A few of the Angular team members were able to attend and present at ng-conf this year. We owe a huge thank you to the organizers for putting on such a great event.

There were a lot of amazing sessions at ng-conf, and you can watch all of them on YouTube. The only reason Angular is successful is because we have a great community that contributes to the ecosystem and shares their knowledge with the world.

Here’s a brief summary of what the Angular team shared this year.

Day 1 Keynote

In our Day 1 Keynote we reflected on the growth of our community, walked through some of the improvements coming to Angular with our upcoming v6 release, and gave a sneak peek to some of the things we are doing under the hood with Ivy.

5 must-dos to make your JS app search friendly (#7 will shock you!)

We hold https://angular.io up as an example of an Angular application that demonstrates and acts as a testing ground for many of our recommended best practices, including being search friendly without server side rendering.

In this talk we cover some of the things we’ve learned from our successes and our mistakes.

Angular CDK and Material in 2018

Angular Material and the CDK were built to make it easy to build great looking and great feeling applications more quickly. Watch as we live-code an application using some of the new components coming in v6, as well as some of the new schematics we have built to help you use Material.

Elements in v6 and Beyond

Angular Elements is one of the most asked about features coming to Angular. We break down what Angular Elements will look like in the future, and we break down how we use Angular Elements on angular.io.

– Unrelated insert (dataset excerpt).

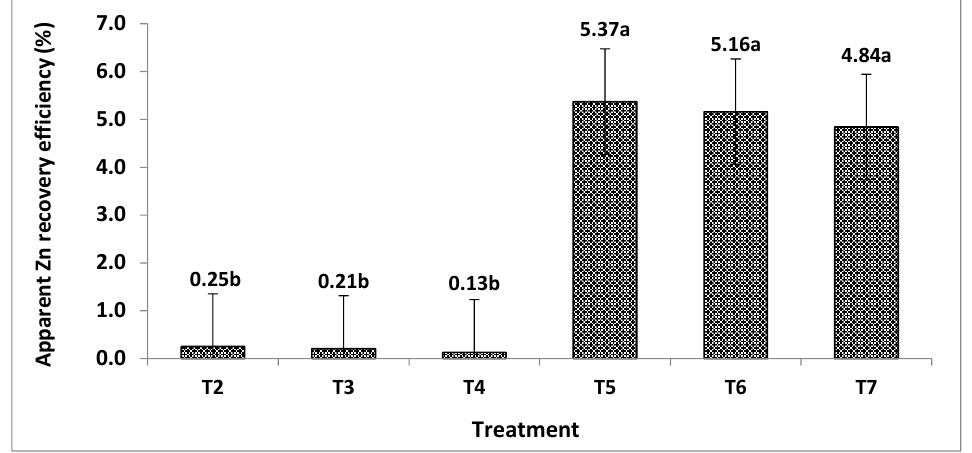
Figure 1. Effect of zinc fertilizer and zinc oxide nanoparticles on apparent zinc recovery efficiency of tomato in soil condition. Means followed by common letter(s) are not significantly different from each other at 5% level of significance. Note: T 2 = 1500 ppm Zn nutrient, T 3 = 2000 ppm Zn nutrient, T 4 = 2500 ppm Zn nutrient, T 5 = 75 ppm ZnO nanoparticle, T 6 = 100 ppm ZnO nanoparticle, and T 7 = 125 ppm ZnO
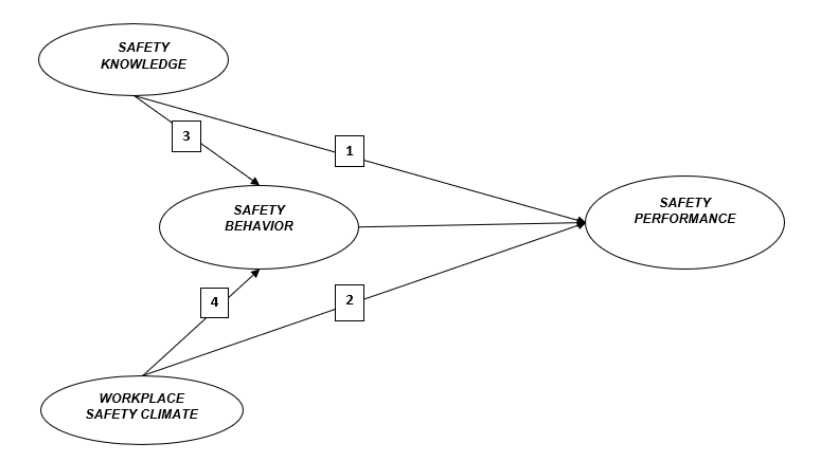
Figure 1: Research Framework and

Testing Best Practices for Angular Applications

Working at Google and having worked with companies and organizations of all sizes, we’ve seen the productivity and agility gains that can come from implementing testing as part of a standard workflow.

In this talk, we cover best practices such as using async/await, fakeAsync, and the HttpTestingController.

Global Thermonuclear Templates

Schematics empower library and tooling authors to move quickly and stay up to date. We live code a new schematic that is able to make changes to your project. Schematics are used under the hood for many CLI commands such as ng add, ng generate, or ng update.

Hands-on Full-Stack development with Nx and Bazel

Bazel is the build system that Google and the Angular team use to keep incremental builds under 2 seconds. We use live coding and live building to demonstrate how you can use Nx and Bazel and to show state of the art tooling that will allow you to perform fast distributed incremental builds of Angular applications and libraries.

Day 3 Keynote

The Angular team receives many questions about when and where developers should be using many of the capabilities that are present in Angular. We break down some of the most common questions to help you decide.

Angular Material’s Trees

Tree components are coming to Angular Material and the CDK in v6. We show you how to take advantage of them, and some of the trade offs between nested trees and flat trees.

Introducing RxJS6

RxJS v6 was recently released alongside a new compatibility package rxjs-compat. Learn about the changes in v6 and how to keep your application small, maintainable, and in sync with the latest best practices.

Strategies for Server Side Rendering Angular Applications

We provide an update on Angular Universal, walk through the ways Universal interacts with other projects such as Angular Elements, and cover a simple store example to break down the use of Angular Universal further.

Angular for Designers

The Angular team is looking for ways to further empower designers. We’re considering many different initiatives and approaches that could improve the collaboration between designers and developers.

We’d love more feedback about these initiatives, so please message me if you have thoughts or ideas or projects.

Angular Panel

As usual, we ended the event with a full team live Q&A with the audience. We cover topics like versioning, LTS, community involvement, and the future of Angular.

Thanks again to everyone that came and sat with us at ng-conf!